= Task to complete =
Please go over the material below and count each line with the string "Left", giving only the total.
[[ Supplied information, beginning ]]
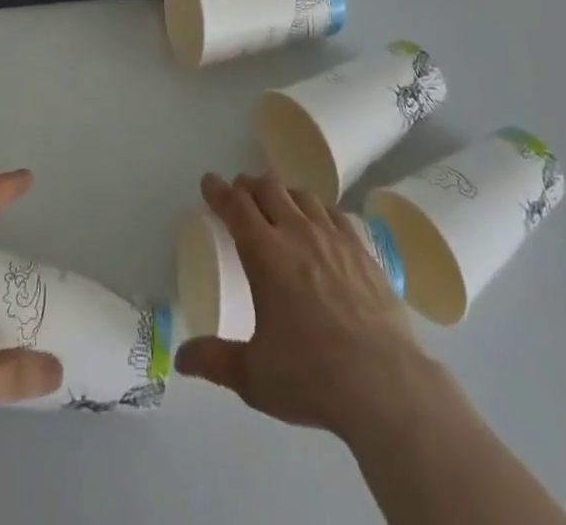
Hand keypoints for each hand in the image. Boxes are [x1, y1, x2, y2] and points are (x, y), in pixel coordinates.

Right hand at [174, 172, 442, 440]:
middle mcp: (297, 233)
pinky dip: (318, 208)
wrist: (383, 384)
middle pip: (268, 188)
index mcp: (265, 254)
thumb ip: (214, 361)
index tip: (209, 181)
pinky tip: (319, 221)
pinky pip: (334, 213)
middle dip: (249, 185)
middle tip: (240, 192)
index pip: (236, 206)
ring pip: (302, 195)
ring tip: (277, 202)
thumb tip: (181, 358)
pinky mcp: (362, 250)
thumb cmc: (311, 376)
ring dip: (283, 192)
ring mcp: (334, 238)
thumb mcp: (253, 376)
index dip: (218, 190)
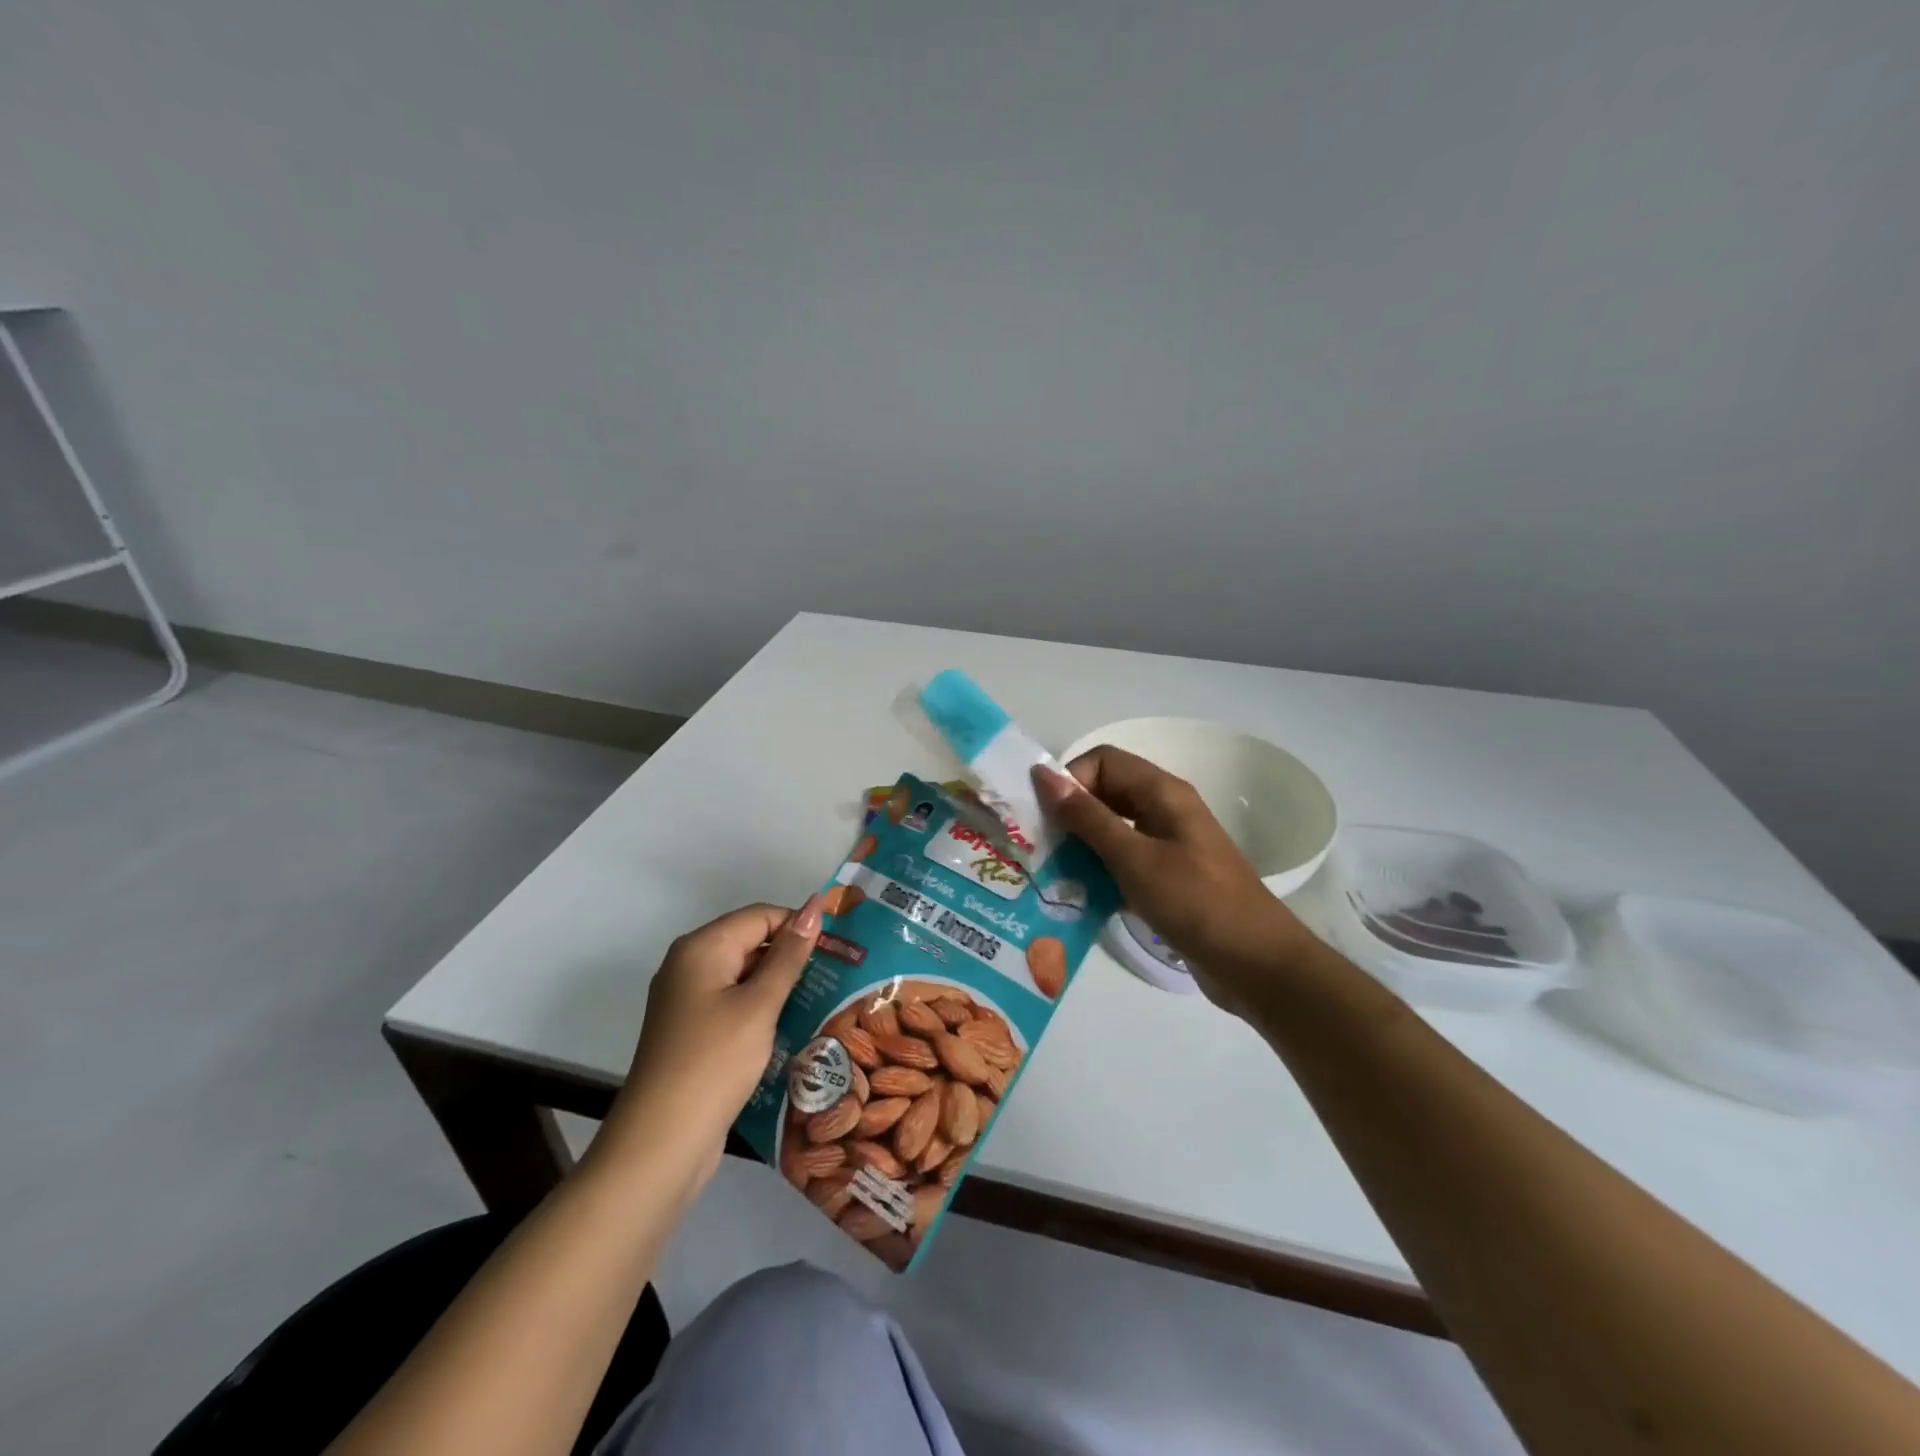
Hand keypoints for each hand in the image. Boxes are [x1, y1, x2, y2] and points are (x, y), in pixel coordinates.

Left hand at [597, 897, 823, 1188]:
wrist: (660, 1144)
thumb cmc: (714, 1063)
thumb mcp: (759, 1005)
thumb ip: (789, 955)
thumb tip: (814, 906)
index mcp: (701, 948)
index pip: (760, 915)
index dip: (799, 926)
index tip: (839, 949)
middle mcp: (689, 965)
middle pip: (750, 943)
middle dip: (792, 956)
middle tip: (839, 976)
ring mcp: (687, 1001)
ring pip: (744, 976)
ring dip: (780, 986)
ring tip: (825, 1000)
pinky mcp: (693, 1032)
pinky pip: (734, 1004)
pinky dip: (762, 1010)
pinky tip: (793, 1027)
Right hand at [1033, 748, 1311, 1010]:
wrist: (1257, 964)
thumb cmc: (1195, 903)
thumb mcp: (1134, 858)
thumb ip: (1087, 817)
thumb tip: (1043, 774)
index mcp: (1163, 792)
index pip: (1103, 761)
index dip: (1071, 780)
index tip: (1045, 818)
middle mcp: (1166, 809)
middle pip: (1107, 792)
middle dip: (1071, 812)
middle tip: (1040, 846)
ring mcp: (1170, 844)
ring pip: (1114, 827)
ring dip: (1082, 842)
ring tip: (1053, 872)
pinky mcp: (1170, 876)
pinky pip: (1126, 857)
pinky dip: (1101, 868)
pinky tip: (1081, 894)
[[ Supplied information, end ]]
[[ Supplied information, beginning ]]
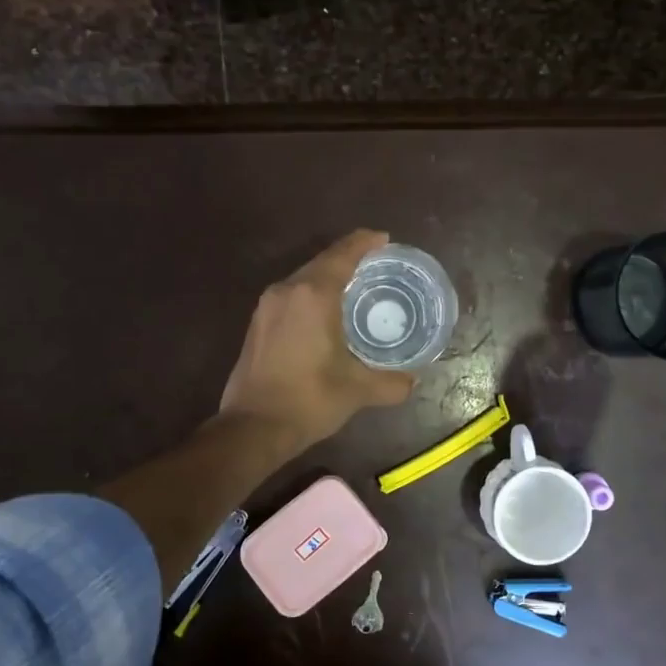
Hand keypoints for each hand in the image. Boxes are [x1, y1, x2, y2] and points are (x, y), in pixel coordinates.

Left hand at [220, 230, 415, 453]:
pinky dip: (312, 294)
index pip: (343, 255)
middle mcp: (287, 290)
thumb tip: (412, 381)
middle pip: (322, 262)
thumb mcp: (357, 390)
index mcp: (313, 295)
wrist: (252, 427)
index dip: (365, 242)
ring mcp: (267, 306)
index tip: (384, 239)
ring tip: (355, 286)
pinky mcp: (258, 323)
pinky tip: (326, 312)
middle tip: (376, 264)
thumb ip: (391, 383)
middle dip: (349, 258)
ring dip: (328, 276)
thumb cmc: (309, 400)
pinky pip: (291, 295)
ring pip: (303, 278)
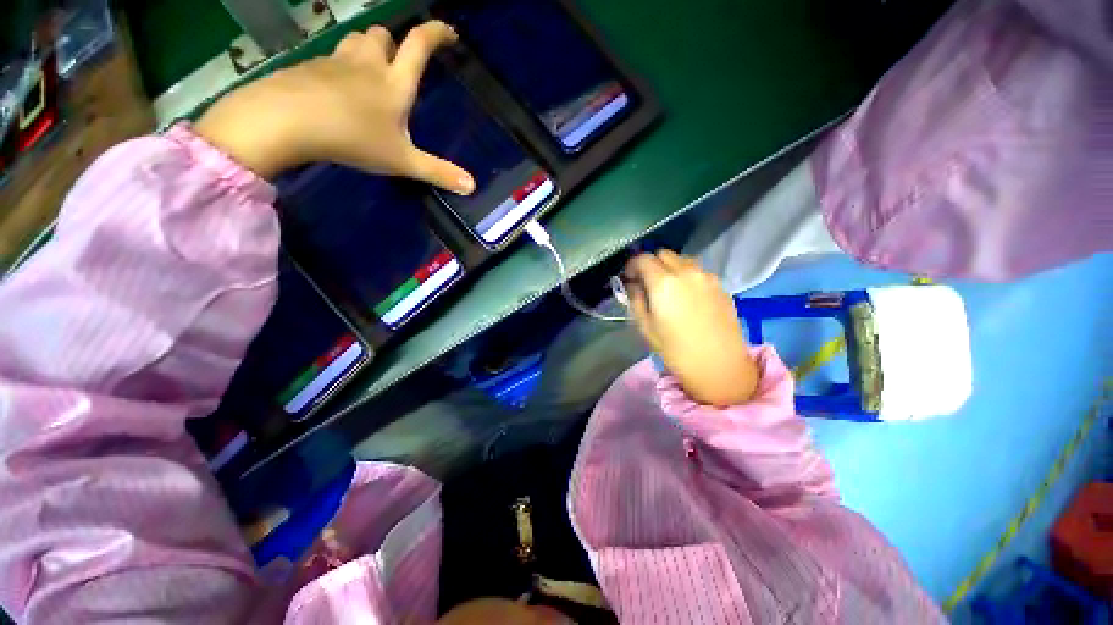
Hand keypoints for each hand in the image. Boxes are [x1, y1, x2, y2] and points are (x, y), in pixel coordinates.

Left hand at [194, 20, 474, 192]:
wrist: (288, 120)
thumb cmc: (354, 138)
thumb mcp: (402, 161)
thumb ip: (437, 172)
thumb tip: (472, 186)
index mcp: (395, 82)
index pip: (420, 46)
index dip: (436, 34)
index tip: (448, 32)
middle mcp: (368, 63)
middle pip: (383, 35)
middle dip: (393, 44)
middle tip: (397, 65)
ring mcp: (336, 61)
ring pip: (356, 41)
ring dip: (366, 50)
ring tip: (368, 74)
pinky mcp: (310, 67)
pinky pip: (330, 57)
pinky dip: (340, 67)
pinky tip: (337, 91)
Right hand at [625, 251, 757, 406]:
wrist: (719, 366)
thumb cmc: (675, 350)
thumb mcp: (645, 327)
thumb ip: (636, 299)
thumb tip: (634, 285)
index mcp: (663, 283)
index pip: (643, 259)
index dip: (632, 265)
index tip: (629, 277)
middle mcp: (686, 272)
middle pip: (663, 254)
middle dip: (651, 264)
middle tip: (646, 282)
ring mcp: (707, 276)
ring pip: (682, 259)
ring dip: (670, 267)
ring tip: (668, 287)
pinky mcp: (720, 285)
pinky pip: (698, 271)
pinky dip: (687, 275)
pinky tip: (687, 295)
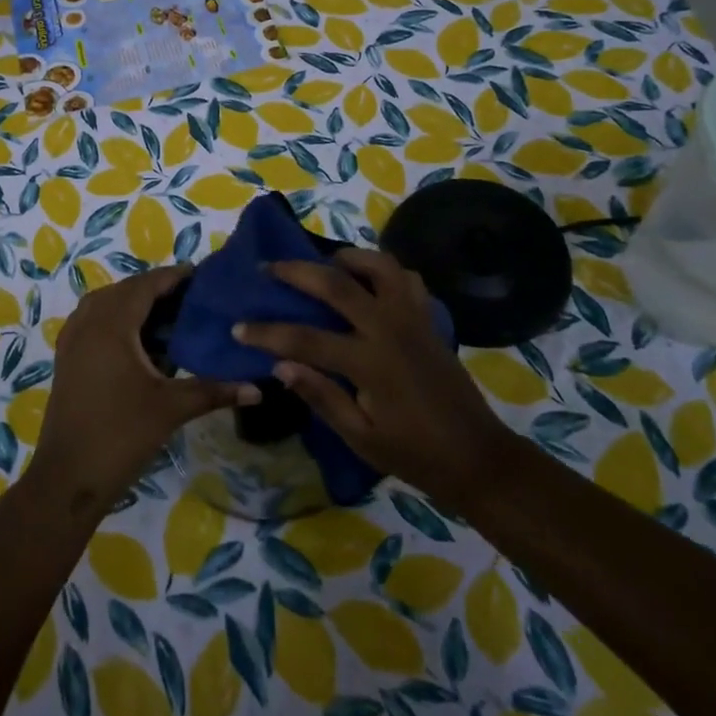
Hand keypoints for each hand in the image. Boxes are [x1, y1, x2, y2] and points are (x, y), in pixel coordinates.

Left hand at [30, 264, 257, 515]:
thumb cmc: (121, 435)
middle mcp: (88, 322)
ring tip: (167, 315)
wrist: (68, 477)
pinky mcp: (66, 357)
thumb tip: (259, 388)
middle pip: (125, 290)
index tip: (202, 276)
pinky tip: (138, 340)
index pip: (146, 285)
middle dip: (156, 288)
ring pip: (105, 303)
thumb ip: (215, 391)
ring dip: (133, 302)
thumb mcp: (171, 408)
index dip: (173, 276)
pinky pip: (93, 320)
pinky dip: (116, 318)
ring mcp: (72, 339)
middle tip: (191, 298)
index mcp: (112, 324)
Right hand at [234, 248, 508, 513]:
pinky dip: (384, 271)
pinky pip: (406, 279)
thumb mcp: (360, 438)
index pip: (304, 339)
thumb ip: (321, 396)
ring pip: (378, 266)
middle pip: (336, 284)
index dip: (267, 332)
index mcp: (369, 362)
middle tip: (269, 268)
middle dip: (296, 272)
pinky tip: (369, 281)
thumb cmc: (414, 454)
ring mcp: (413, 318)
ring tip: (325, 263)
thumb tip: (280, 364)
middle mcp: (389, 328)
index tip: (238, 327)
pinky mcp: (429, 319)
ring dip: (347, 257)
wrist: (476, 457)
[[ Supplied information, end ]]
[[ Supplied information, beginning ]]
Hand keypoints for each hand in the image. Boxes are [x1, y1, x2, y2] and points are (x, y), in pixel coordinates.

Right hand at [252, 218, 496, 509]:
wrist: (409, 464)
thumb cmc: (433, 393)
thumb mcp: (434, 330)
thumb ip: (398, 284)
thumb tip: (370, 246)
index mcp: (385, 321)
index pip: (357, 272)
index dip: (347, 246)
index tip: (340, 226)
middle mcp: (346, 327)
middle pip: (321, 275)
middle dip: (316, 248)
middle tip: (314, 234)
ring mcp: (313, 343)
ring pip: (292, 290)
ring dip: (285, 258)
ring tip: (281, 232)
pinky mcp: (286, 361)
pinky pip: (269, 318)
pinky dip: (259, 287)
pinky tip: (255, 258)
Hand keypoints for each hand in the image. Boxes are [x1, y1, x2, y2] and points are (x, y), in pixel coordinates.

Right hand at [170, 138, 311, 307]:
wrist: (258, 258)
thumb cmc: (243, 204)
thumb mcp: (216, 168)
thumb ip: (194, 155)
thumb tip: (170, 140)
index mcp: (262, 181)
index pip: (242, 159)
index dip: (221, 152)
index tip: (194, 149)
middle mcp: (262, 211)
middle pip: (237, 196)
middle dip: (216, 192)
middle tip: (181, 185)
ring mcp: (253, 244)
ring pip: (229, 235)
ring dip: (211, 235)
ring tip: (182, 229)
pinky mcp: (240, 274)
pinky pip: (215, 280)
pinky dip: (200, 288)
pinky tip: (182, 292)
[[ Supplied information, end ]]
= Answer =
4